Why do the majority of EVs get a single-speed gearbox and not a multi-speed gearbox?
With the speed of transition from regular ICE vehicles to plug-in hybrid vehicles and battery electric vehicles taking off, we’ve had to learn a number of new things with respect to how automotive drivetrains function. And if understanding batteries and motors isn’t enough, we have also had to wrap our heads around the fact that, more often than not, EVs get single-speed transmissions. This isn’t always the case though — the Porsche Taycan gets a dual-speed transmission whereas Formula E cars get multi-speed gearboxes. Why so? Let’s find out!
Why do most EVs get a single-speed gearbox?
The reason for this is firstly the higher rev range of the electric motors. Electric motors can rev up to 20,000 rpm while, on average, ICE cars go up to 6000-7000 rpm. Secondly, ICE cars have a narrow power band, which means they generate peak torque and power within this specific band of engine speed and thus require multiple gears to attain higher speeds. On the other hand, in the case of electric cars, the power band is much wider as compared to the ICE cars and the motors have efficient power delivery throughout the range, producing peak torque even at zero rpm, so a single gear box is sufficient for them to attain the top-speed. This does mean that some of that brain melting acceleration fades at the top end.

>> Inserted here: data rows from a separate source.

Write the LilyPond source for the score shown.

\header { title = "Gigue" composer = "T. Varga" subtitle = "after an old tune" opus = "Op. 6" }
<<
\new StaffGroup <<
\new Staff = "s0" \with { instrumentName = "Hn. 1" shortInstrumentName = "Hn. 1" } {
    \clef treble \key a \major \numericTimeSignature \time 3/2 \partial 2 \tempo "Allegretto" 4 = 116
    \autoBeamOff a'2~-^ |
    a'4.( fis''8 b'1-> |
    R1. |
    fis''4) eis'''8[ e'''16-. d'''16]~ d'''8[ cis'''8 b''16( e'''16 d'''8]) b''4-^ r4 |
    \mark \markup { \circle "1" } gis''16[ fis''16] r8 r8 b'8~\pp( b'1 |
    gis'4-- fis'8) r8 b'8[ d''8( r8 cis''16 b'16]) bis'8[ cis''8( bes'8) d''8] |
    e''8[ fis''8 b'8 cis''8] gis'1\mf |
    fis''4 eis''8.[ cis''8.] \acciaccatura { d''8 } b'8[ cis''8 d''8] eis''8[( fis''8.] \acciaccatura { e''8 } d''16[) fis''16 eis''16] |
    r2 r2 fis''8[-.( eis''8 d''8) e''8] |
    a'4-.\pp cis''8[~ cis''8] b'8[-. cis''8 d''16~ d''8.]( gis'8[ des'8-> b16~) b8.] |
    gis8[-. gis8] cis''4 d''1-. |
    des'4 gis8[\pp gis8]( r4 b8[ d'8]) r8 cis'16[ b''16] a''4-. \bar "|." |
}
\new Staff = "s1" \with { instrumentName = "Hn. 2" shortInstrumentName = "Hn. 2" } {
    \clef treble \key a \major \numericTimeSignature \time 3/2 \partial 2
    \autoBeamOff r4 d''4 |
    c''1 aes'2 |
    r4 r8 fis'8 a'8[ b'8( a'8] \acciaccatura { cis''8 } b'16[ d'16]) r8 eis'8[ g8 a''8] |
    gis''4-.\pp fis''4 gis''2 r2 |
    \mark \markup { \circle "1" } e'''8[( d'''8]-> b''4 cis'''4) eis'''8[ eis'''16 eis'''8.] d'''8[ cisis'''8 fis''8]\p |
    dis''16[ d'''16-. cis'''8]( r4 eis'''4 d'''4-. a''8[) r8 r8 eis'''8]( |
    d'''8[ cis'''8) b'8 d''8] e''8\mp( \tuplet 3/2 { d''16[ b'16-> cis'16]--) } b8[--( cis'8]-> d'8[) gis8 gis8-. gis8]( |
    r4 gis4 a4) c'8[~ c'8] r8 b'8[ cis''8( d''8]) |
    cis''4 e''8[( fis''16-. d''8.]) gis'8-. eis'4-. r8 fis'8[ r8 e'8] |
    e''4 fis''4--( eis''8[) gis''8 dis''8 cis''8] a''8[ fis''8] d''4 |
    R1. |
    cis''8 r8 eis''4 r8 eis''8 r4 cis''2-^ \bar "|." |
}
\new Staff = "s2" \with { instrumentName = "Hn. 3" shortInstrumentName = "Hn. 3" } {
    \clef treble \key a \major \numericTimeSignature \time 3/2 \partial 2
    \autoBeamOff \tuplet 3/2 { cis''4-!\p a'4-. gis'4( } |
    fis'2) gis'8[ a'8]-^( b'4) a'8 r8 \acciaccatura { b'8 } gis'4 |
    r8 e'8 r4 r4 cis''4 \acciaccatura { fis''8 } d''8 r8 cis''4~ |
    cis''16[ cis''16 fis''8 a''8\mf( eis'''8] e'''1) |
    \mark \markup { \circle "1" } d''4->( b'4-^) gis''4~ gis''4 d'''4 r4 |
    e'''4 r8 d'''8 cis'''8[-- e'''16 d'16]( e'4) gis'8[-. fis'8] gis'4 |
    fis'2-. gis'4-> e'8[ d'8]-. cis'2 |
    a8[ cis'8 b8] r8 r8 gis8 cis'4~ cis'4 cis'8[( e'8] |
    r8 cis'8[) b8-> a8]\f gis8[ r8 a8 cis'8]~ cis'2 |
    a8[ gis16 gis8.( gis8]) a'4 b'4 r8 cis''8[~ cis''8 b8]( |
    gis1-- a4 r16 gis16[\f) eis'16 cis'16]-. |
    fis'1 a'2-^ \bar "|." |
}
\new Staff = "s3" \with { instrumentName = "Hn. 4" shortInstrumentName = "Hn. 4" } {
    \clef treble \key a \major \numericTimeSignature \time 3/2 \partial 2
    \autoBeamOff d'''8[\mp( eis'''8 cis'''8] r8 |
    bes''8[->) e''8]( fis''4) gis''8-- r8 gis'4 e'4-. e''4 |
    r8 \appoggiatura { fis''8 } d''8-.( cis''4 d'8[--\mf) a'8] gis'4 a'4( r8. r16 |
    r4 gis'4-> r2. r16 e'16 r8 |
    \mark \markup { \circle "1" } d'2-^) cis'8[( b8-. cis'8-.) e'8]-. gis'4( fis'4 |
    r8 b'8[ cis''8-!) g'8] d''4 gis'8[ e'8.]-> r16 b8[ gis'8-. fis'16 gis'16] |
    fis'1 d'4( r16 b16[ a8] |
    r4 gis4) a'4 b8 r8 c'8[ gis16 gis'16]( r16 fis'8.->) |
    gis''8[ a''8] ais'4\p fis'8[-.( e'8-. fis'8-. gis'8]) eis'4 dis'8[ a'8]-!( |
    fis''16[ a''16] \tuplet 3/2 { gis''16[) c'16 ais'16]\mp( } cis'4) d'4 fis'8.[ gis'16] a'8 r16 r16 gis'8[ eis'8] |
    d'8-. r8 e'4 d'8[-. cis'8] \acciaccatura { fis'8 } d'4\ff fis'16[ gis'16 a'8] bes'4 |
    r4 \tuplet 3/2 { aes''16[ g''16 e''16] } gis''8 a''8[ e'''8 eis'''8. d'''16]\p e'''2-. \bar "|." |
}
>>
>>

But that doesn’t matter to most EV buyers since you’re already going plenty quick.
Now, we know why manufacturers prefer a single-speed gearbox for an EV, but we might wonder why manufacturers like Porsche offer a two-speed transmission in the Taycan or why certain racing teams race their electric vehicles in Formula E or Extreme E with a multi-speed gearbox. The reason for this is not that complicated. When an electric motor comes paired to a multi-speed gearbox, the first gear comes into play at lower accelerations, helping the car to launch quicker, whereas when the speed is gradually increased, shifting to the next gear helps the car perform better at high speeds. Now, a multi-speed gearbox, for instance in a car like Porsche Taycan, ideally comes mated to two motors and can be beneficial only when the performance of the cars matters a lot. In most other cases, a single-speed gearbox suffices in an EV. Also, the multi-speed setup not only is a bulkier setup but is also a costly setup, affecting the overall price of the car.
To sum it all, the EVs usually get a single-speed transmission because they are just enough for everything that you need in a car, whether it is performance or doing high-speed runs. From a Tata Nexon EV to the luxurious Mercedes-Benz EQC, all of them come with a single speed transmission and they do the job pretty well, until and unless you want to extract more performance from your car and want to go for a Taycan, without worrying about your pockets.